§ TEXTE
Votre ami Jean-George de Pompignan, par la permission divine évêque du Puy et frère de Simon Lefranc, a refusé de faire l’oraison de madame la dauphine, pour laquelle l’archevêque de Reims l’avait fait nommer, par quelques raisons d’intrigue qu’on ignore. Jean-George a senti qu’il n’y ferait pas bon pour lui ; que ceux qu’il a appelés mauvais chrétiens pourraient bien ui prouver qu’il est encore plus mauvais orateur. Le parlement vient d’ordonner aux évêques de s’en retourner chacun chez eux, parce qu’ils tenaient, dit-on, des assemblées secrètes. On ne sait ce qu’il en arrivera ; mais, pendant qu’on se battra, la raison aura peut-être quelques moments pour respirer. Adieu, mon cher maître ; on m’a assuré que les Scythes avaient bien réussi aux deux dernières représentations : recevez-en mes compliments Vale, et me ama.

§ DONNÉES
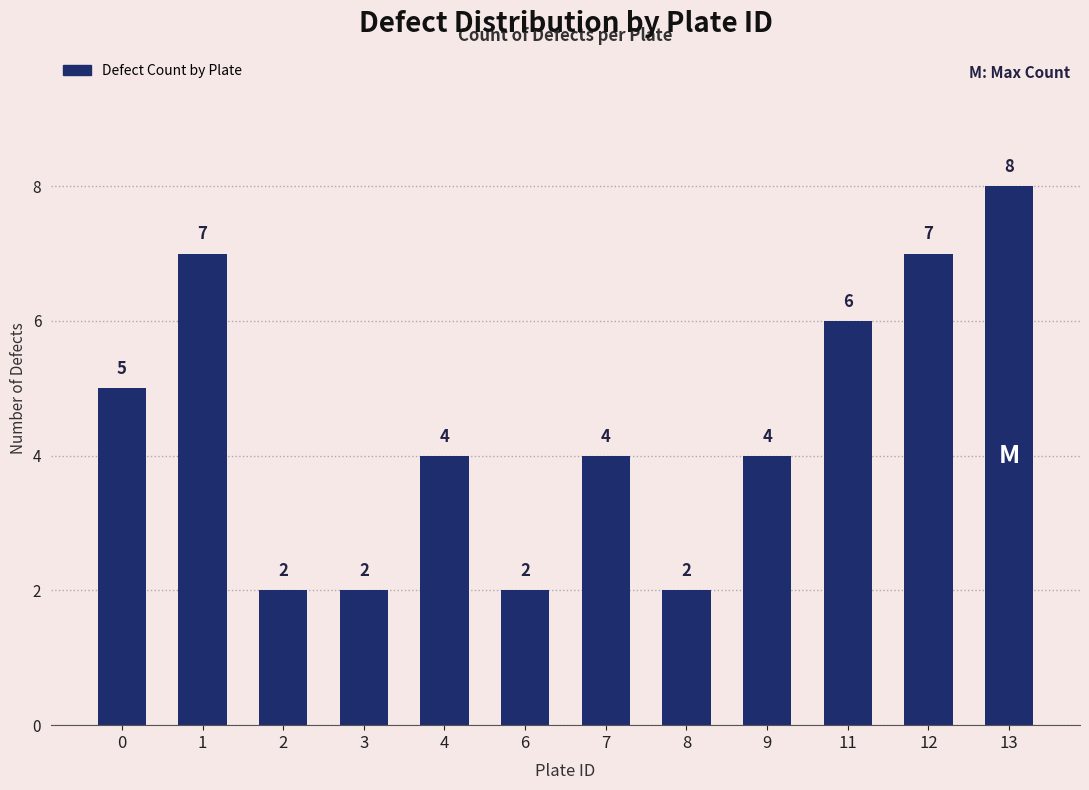

Which category has the highest value across all series?

13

§ CONSIGNE
Recopiez mot pour mot tout le passage de la lettre qui va de « Votre ami Jean-George » jusqu'à « Vale, et me ama. ». Les données forment un ensemble à part, sans lien avec la lettre.

§ RÉPONSE ATTENDUE
Votre ami Jean-George de Pompignan, par la permission divine évêque du Puy et frère de Simon Lefranc, a refusé de faire l’oraison de madame la dauphine, pour laquelle l’archevêque de Reims l’avait fait nommer, par quelques raisons d’intrigue qu’on ignore. Jean-George a senti qu’il n’y ferait pas bon pour lui ; que ceux qu’il a appelés mauvais chrétiens pourraient bien ui prouver qu’il est encore plus mauvais orateur. Le parlement vient d’ordonner aux évêques de s’en retourner chacun chez eux, parce qu’ils tenaient, dit-on, des assemblées secrètes. On ne sait ce qu’il en arrivera ; mais, pendant qu’on se battra, la raison aura peut-être quelques moments pour respirer. Adieu, mon cher maître ; on m’a assuré que les Scythes avaient bien réussi aux deux dernières représentations : recevez-en mes compliments Vale, et me ama.